— Exercise objective —
Can you output the section of the camp passage between "But Tao is neither" and "all the while.", inclusive, copied word for word?

But Tao is neither little nor toughened. He spent two years working to earn the money to fund his passage through Libya here to the camp. Missing years of his life.
I look around at European gap-year kids working in the camp, playing at being Bob Geldof, funded by the bank of mum and dad. Self-indulgent college kids. So busy shouting about the state of the world behind their Raybans, they don’t hear the quiet boy in front of them.
I ask Tao who he tells if he is sad, needs a hug, has done something well and wants someone to be happy for him.
He says no one, crying all the while.
His tears are the same as Allam’s, a lady I met at midnight outside the camp on the way to the trucks.
Tears fall from her eyes, a massive reservoir of sadness, but she isn’t crying; she doesn’t want her baby to worry.
It’s ok she tells me. I’m fine. Just like Tao.
Allam is with her sister and young son of five, unusual in a sea of men, cleanly dressed and snug. All tucked up for a night by the road. Waiting for her chance to make it to England.
A chance to get on a truck.
We see them back in camp the next morning, at their caravan.
It is brightly painted, spotlessly tidy, and smells like home. A handwritten alphabet is stuck on the wall for her son to practise his letters. A cup of tea is thrust in our hands as we sit.
This seems so much better than the roadside and the dark. The scary night with barbed-wire fences, police with dogs, men with iron bars.
But still she cries.
She says she is afraid on the roadside at night with her baby. But there, at least, she has hope of a chance.
In camp, amongst the men, she has fear and no chance.
She lies awake at night, waiting for them to come. Men, Afghan men, knocking at her door. Telling her to get out.
They don’t want her in this bit of camp. She is a woman, with a sister and child. She shouldn’t be here. She is Eritrean. This is not her place.
I think back to earlier in the day when we were looking for her. The people we asked didn’t ask what she looked like, or what her home was like. They asked what she was. What was she?

— Given information —
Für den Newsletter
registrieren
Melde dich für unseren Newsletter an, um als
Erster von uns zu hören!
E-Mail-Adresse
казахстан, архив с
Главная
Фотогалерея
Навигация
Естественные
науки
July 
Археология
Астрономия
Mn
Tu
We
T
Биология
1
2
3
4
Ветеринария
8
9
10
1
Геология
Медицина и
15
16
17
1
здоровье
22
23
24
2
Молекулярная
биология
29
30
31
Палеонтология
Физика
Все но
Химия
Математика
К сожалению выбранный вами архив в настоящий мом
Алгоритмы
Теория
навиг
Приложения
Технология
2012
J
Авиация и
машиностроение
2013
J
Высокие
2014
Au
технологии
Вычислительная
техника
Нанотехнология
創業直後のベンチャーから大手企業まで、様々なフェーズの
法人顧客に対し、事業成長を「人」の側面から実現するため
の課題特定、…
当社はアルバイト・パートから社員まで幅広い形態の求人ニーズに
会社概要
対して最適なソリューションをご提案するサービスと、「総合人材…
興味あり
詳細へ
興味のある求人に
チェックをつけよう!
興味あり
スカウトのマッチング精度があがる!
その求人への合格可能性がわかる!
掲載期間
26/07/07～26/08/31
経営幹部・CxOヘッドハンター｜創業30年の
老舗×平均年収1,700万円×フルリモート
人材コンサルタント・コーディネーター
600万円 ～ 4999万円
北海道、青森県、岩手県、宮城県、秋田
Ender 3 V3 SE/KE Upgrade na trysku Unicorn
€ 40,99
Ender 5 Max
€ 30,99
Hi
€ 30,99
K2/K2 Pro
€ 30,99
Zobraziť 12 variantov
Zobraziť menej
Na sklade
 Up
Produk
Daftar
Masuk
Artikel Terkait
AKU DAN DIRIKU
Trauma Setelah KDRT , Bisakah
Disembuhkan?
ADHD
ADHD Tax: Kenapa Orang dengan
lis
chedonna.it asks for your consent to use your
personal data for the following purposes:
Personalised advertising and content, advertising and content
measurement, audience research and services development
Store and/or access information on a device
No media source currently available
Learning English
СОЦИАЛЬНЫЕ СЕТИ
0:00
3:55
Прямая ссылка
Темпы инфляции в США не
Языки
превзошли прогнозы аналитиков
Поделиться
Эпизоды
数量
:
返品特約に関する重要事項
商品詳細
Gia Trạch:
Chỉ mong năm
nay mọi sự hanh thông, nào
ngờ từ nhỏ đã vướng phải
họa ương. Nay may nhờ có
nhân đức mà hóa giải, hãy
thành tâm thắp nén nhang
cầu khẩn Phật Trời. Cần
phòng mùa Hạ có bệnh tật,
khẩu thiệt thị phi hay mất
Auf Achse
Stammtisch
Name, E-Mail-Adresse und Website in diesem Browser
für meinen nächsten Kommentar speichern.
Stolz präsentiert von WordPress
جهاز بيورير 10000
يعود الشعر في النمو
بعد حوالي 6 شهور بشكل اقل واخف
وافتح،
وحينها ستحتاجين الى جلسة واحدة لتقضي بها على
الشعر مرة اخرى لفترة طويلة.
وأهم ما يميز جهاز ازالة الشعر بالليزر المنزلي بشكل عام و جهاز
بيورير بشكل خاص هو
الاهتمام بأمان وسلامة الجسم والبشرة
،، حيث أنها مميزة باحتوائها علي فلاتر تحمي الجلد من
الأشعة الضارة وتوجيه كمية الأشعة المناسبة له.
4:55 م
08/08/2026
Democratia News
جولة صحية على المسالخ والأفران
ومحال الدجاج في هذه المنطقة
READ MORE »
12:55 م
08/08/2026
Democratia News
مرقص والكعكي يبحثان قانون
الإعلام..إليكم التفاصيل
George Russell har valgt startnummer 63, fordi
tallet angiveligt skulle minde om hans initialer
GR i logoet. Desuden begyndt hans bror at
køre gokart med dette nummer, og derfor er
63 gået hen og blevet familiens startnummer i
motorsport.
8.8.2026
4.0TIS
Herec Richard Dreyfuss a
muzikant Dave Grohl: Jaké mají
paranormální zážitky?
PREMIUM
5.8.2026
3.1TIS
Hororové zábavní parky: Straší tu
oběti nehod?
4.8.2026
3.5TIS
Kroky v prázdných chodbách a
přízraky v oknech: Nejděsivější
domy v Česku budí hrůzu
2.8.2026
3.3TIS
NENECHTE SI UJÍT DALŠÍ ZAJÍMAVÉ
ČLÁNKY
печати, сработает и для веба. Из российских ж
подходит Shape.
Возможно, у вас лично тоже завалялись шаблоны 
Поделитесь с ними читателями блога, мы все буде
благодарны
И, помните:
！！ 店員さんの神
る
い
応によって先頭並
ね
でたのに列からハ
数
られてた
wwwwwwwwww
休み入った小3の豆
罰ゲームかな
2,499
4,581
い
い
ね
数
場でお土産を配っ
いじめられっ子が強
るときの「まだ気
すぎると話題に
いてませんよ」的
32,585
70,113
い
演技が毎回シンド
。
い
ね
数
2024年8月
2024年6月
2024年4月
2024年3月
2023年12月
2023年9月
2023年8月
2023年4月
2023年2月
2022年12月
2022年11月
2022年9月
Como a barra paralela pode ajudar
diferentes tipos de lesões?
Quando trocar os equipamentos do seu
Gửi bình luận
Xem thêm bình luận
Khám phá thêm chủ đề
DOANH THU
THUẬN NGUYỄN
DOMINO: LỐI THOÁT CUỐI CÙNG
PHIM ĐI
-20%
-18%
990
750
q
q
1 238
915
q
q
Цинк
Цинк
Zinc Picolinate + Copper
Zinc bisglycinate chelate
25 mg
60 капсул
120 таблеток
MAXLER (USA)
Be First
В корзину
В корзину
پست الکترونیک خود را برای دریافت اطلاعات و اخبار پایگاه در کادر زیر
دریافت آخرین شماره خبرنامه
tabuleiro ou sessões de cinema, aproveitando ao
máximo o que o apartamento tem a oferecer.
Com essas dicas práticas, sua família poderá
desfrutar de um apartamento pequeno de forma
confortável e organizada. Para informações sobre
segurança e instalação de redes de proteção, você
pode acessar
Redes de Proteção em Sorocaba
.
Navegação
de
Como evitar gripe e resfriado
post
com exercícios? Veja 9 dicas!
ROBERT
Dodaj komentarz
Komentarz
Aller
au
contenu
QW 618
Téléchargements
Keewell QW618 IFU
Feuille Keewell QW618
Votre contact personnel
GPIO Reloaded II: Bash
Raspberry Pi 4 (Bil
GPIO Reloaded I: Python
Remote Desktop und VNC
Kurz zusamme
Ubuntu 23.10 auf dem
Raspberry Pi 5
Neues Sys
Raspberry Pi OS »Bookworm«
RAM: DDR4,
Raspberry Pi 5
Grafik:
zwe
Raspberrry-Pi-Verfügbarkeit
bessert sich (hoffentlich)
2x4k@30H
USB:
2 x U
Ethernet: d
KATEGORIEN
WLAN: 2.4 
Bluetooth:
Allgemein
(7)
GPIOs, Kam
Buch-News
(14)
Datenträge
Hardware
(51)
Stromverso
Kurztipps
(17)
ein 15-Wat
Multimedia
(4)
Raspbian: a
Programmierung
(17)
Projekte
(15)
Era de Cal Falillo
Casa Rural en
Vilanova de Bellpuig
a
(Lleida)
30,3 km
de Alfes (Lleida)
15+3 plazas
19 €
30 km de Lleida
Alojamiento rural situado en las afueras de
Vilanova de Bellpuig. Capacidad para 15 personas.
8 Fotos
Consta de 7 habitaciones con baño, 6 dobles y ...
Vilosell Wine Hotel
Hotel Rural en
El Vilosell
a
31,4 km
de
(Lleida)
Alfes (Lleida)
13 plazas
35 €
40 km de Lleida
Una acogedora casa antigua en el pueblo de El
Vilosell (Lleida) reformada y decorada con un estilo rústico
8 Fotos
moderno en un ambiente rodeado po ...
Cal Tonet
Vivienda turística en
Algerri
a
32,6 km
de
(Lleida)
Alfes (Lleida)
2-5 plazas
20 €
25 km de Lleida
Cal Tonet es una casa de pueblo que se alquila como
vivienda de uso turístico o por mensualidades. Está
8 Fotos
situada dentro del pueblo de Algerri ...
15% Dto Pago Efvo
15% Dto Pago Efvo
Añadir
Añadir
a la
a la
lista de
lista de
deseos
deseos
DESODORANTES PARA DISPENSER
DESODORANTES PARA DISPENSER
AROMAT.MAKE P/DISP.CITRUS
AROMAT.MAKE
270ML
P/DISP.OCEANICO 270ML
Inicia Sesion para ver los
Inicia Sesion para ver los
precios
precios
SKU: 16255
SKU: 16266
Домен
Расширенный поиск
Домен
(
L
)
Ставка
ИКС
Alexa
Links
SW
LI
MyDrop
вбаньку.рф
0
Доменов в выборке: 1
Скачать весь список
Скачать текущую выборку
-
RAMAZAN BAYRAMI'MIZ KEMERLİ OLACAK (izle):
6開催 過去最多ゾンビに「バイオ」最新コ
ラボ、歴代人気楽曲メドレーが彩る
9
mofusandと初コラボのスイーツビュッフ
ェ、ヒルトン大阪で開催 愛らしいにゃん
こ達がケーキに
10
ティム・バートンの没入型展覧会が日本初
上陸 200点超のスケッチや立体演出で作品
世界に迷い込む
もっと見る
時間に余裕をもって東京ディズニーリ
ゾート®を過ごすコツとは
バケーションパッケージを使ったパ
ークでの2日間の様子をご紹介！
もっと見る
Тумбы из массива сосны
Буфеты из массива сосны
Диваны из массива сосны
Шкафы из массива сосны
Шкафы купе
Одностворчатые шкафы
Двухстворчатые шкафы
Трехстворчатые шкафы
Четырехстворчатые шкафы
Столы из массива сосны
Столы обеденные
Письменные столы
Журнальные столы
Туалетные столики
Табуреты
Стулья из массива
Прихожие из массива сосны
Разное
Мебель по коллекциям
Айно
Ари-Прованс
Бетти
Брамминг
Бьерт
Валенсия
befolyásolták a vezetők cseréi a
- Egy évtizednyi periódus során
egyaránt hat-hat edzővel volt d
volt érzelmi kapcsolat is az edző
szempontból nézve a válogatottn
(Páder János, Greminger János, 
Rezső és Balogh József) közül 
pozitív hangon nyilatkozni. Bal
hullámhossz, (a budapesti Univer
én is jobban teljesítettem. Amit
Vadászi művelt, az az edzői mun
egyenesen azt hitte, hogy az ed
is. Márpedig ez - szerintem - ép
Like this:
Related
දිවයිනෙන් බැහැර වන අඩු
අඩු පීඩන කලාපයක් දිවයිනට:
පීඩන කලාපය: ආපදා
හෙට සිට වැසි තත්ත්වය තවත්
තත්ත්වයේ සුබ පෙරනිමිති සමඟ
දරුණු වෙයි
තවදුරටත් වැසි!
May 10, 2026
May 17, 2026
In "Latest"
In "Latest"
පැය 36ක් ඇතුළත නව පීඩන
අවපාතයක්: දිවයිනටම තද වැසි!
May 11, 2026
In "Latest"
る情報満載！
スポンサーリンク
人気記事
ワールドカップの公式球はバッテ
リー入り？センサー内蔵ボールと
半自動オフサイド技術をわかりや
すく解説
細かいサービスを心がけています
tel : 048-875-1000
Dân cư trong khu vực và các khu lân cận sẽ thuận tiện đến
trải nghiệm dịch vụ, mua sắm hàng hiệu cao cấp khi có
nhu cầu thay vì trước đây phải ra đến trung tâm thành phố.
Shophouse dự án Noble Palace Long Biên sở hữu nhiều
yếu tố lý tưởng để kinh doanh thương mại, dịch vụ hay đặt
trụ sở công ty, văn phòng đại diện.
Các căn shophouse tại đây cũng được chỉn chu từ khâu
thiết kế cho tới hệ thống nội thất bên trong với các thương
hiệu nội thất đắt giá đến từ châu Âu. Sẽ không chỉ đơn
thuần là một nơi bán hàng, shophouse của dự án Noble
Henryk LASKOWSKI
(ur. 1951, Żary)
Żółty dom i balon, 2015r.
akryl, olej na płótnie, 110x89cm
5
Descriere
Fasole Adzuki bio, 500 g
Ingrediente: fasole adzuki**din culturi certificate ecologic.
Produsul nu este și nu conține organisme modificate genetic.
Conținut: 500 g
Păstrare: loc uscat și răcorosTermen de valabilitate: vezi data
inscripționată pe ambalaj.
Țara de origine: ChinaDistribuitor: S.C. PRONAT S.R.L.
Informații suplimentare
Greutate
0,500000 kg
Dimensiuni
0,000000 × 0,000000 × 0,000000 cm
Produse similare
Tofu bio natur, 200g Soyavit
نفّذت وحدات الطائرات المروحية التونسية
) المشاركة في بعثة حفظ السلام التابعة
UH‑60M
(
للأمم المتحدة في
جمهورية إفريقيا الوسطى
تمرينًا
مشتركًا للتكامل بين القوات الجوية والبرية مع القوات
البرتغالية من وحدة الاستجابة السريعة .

— Task response —
But Tao is neither little nor toughened. He spent two years working to earn the money to fund his passage through Libya here to the camp. Missing years of his life.
I look around at European gap-year kids working in the camp, playing at being Bob Geldof, funded by the bank of mum and dad. Self-indulgent college kids. So busy shouting about the state of the world behind their Raybans, they don’t hear the quiet boy in front of them.
I ask Tao who he tells if he is sad, needs a hug, has done something well and wants someone to be happy for him.
He says no one, crying all the while.